Sean tried to pull out, nearly running over Isnora. Isnora hopped onto the hood to prevent being “squashed,” and went over the car, landing on the other side. Sean crashed into the minivan, then backed up, running into a wall behind him, before coming forward again, hitting the van. It looked like the Altima was just coasting at that point, and bumped into the van. Nelson then heard shooting. He began running South, dropping his marijuana (which he said was only for personal use) on the way. He looked back once before coming to the corner, and when he did he saw another man, a white man, near the passenger-side door of the Altima pointing a gun at that passenger door.
Nelson continued running, hearing someone behind him say, “oh shit.” He heard bullets piercing the fence of the house he ran past. A couple blocks away, he ran into Kollore and Henkerson, and they returned to the scene, now seeing Benefield on the ground, on his stomach, handcuffed.
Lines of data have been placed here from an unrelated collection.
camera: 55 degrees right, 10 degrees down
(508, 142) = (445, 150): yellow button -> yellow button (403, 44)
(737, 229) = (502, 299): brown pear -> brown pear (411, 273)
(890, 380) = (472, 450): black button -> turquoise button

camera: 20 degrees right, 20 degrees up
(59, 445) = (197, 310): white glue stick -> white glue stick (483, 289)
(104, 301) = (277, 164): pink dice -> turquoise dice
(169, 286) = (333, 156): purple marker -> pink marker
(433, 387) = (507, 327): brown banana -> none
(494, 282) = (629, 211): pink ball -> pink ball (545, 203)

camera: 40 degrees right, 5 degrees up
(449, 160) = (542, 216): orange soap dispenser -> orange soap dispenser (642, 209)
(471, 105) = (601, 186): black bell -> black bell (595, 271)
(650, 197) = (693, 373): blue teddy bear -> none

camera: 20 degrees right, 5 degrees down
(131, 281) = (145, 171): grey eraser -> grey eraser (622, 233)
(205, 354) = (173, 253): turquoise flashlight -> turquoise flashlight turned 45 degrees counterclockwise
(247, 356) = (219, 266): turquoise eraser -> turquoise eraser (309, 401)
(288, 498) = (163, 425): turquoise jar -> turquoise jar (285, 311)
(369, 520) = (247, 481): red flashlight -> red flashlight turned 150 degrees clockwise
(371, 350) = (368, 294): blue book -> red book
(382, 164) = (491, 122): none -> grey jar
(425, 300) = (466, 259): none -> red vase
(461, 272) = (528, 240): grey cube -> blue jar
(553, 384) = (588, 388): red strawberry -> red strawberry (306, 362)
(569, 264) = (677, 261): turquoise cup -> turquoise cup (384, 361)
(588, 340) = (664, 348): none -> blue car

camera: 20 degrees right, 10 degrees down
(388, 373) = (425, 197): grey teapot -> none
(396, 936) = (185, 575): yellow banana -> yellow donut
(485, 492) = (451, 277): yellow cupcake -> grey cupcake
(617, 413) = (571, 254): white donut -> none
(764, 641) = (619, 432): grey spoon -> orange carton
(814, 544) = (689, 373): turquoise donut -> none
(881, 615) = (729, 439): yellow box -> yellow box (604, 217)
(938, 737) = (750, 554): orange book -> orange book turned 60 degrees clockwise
On cross, Nelson remembered telling prosecutors during an interview on December 2, 2007, that he thought Sean was drunk, and when he’s drunk he’s “hyper.” He also told them Sean doesn’t like people talking to him “in a smart way.”
Defense counsel Anthony Ricco (Isnora’s attorney) asked Nelson on cross whether it made it a bit “tough” to go back to his neighborhood since his perceptions were “a little different” from his friends’. He said “yes.” After he finished cross examination, Ricco said, “thank you very much and good luck to you.” I’m glad he wasn’t hard on Nelson; there was no reason to be, since he seemed so truthful. So now, after getting so upset with him the day before, I like Ricco again.